> _Work instructions_
Copy every one of the lines below word for word, but leave the pictures out of your copy.

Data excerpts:
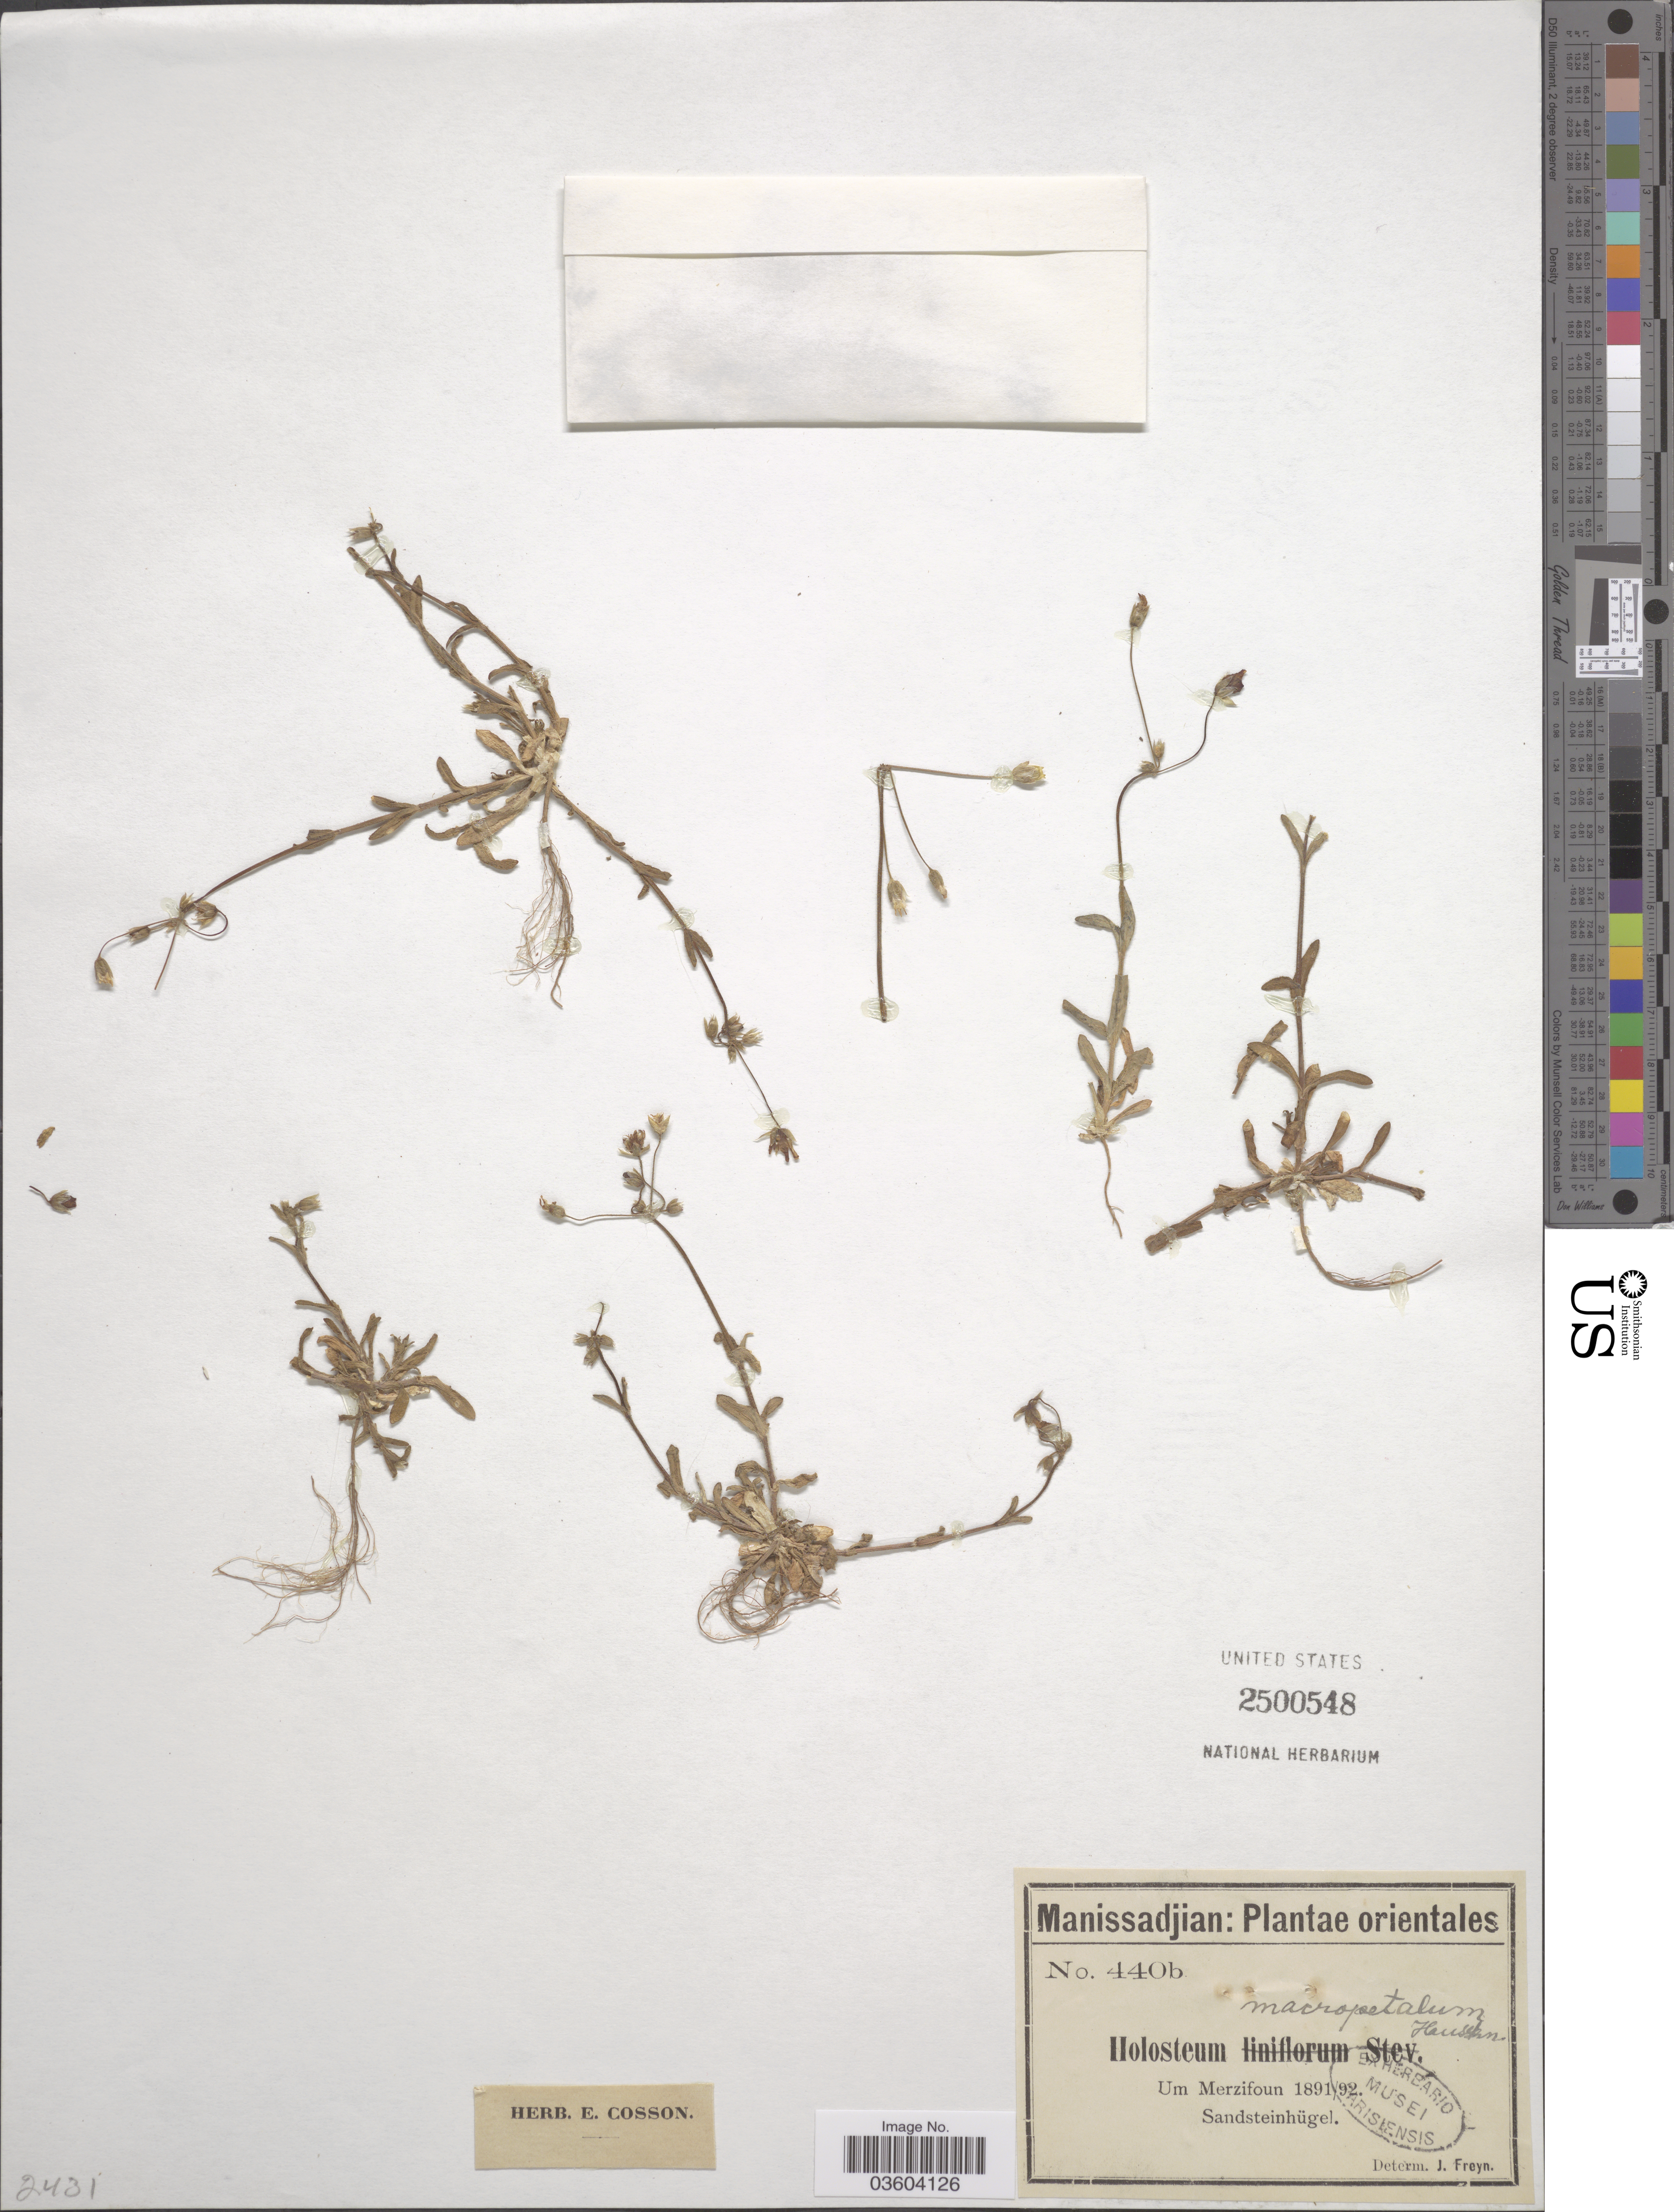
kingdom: Plantae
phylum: Tracheophyta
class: Magnoliopsida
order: Caryophyllales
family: Caryophyllaceae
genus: Holosteum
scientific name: Holosteum macropetalum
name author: Hausskn. & Bornm.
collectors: -. Manissadjian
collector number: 440b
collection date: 1891/1892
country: Turkey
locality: Orientales. Um Merzifoun, Sandsteinhügel.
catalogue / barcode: US 2500548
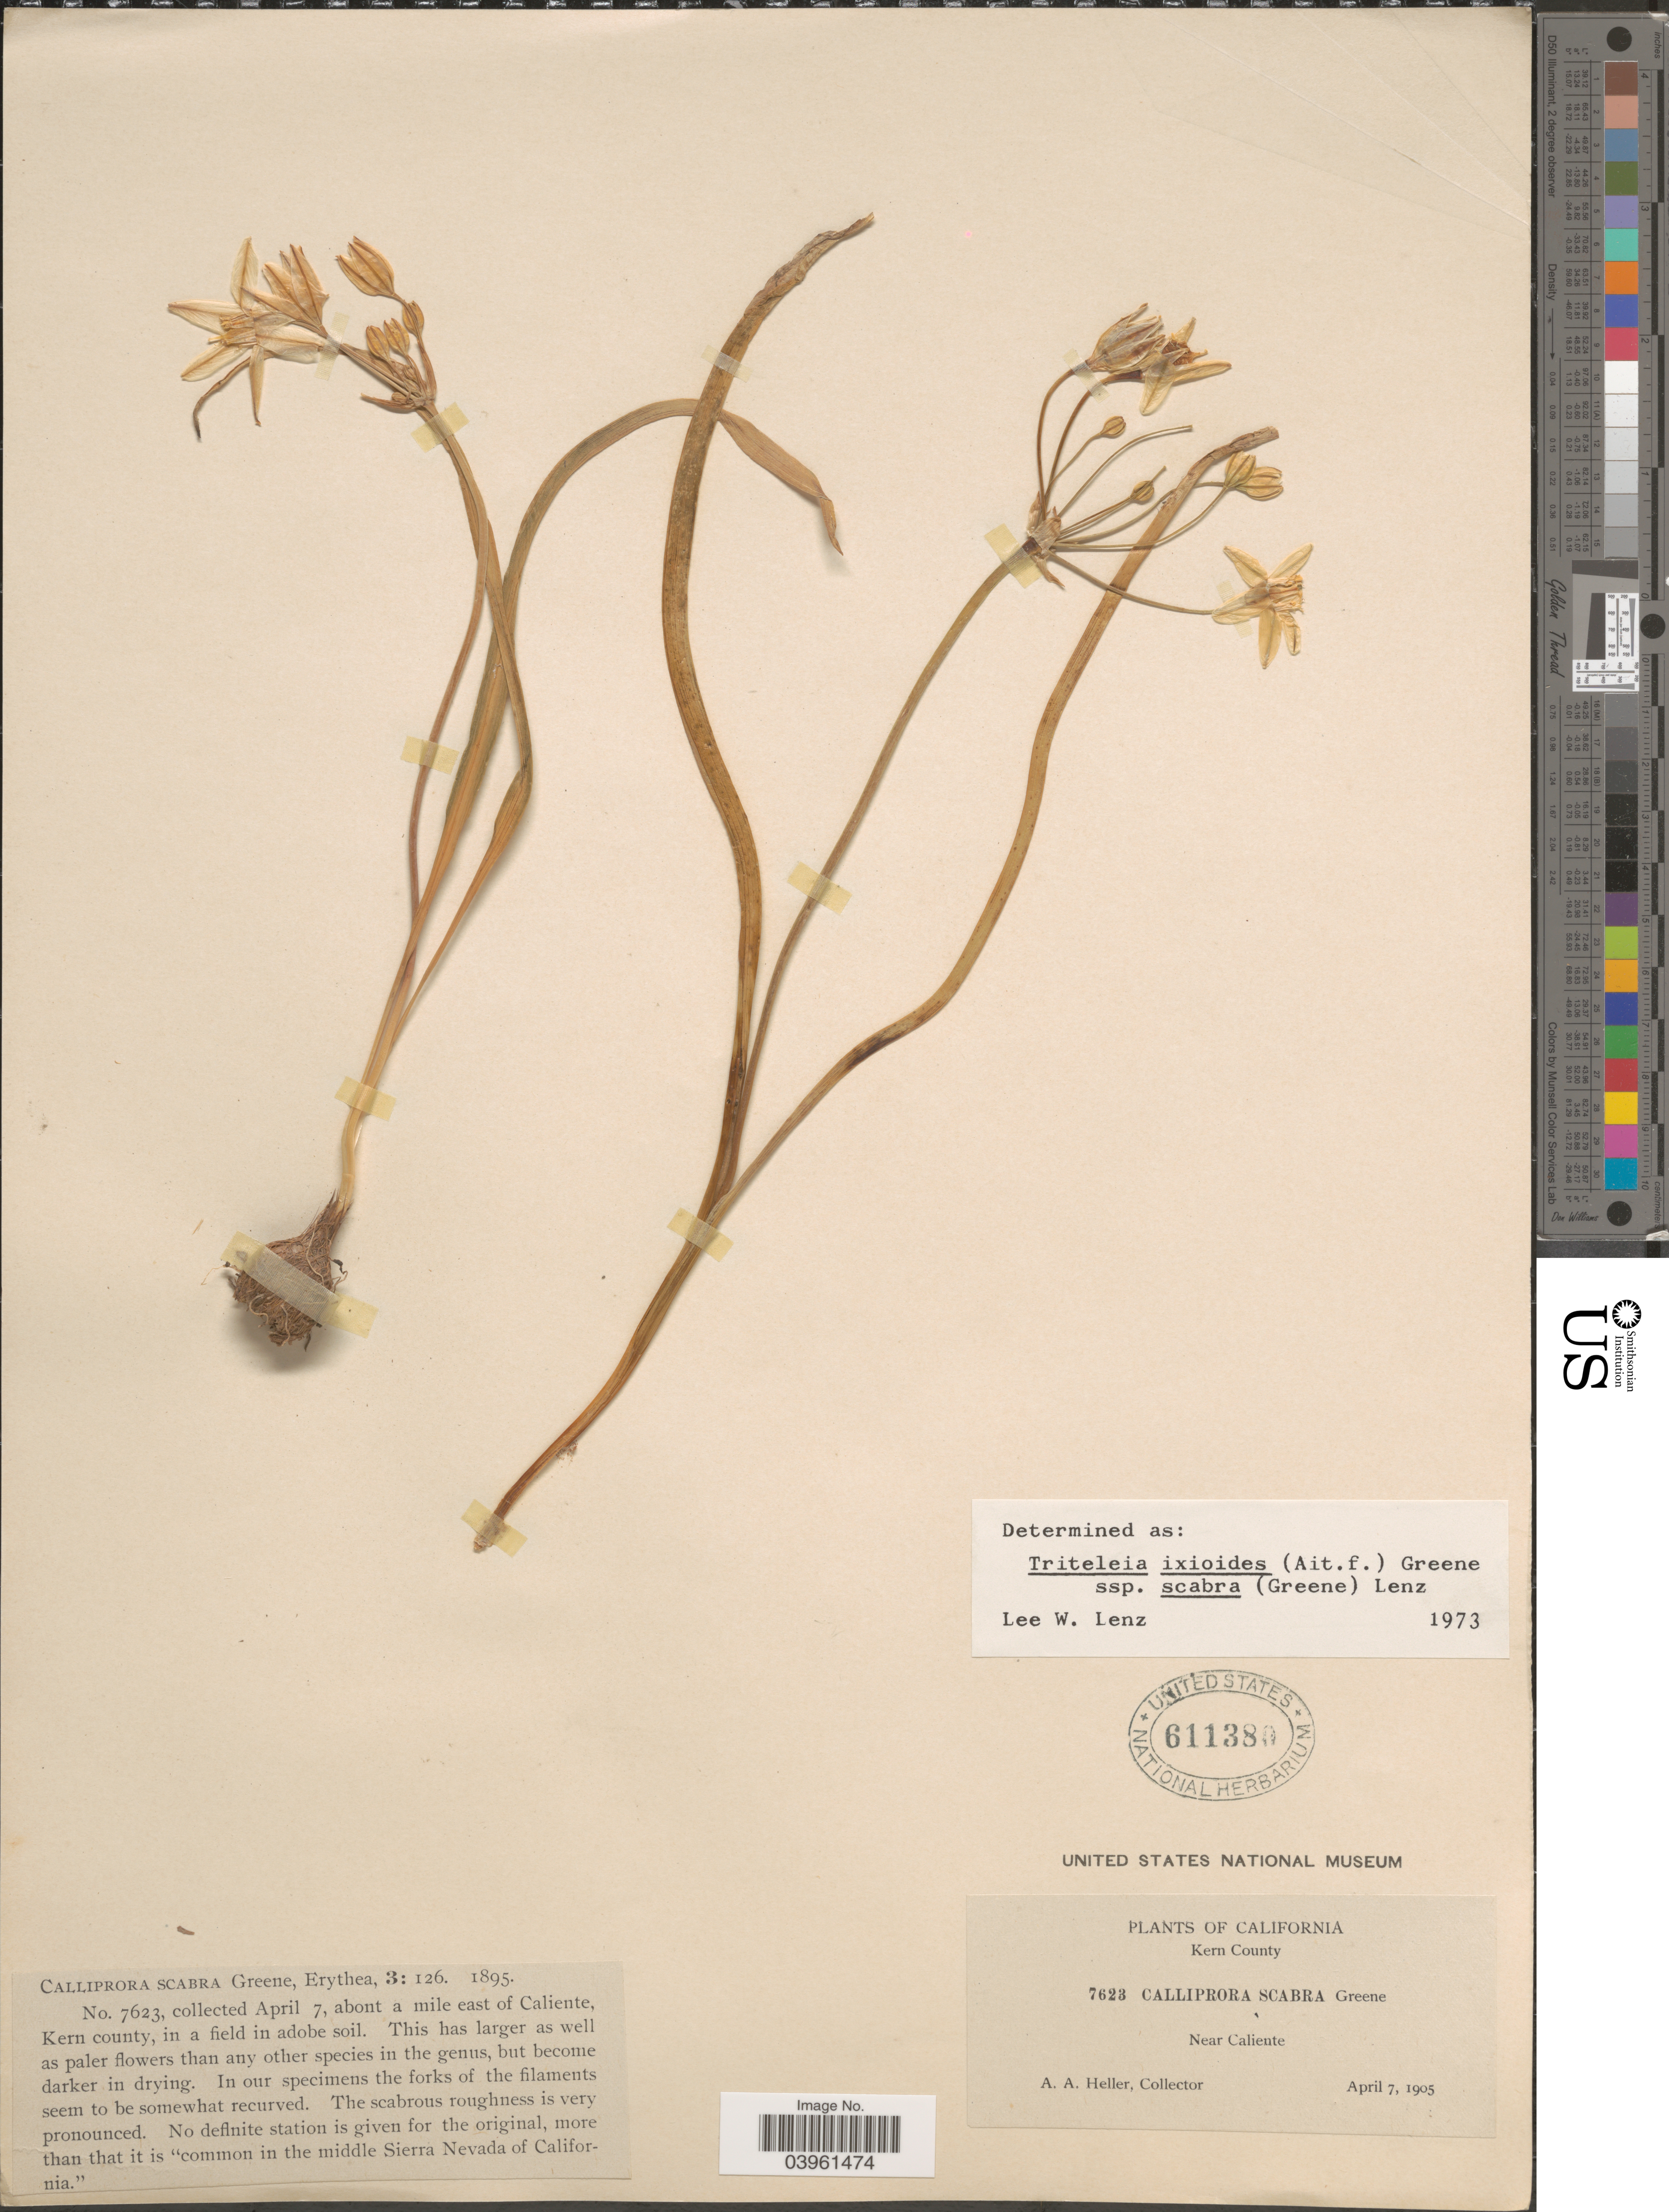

> _Response_
kingdom: Plantae
phylum: Tracheophyta
class: Magnoliopsida
order: Caryophyllales
family: Caryophyllaceae
genus: Holosteum
scientific name: Holosteum macropetalum
name author: Hausskn. & Bornm.
collectors: -. Manissadjian
collector number: 440b
collection date: 1891/1892
country: Turkey
locality: Orientales. Um Merzifoun, Sandsteinhügel.
catalogue / barcode: US 2500548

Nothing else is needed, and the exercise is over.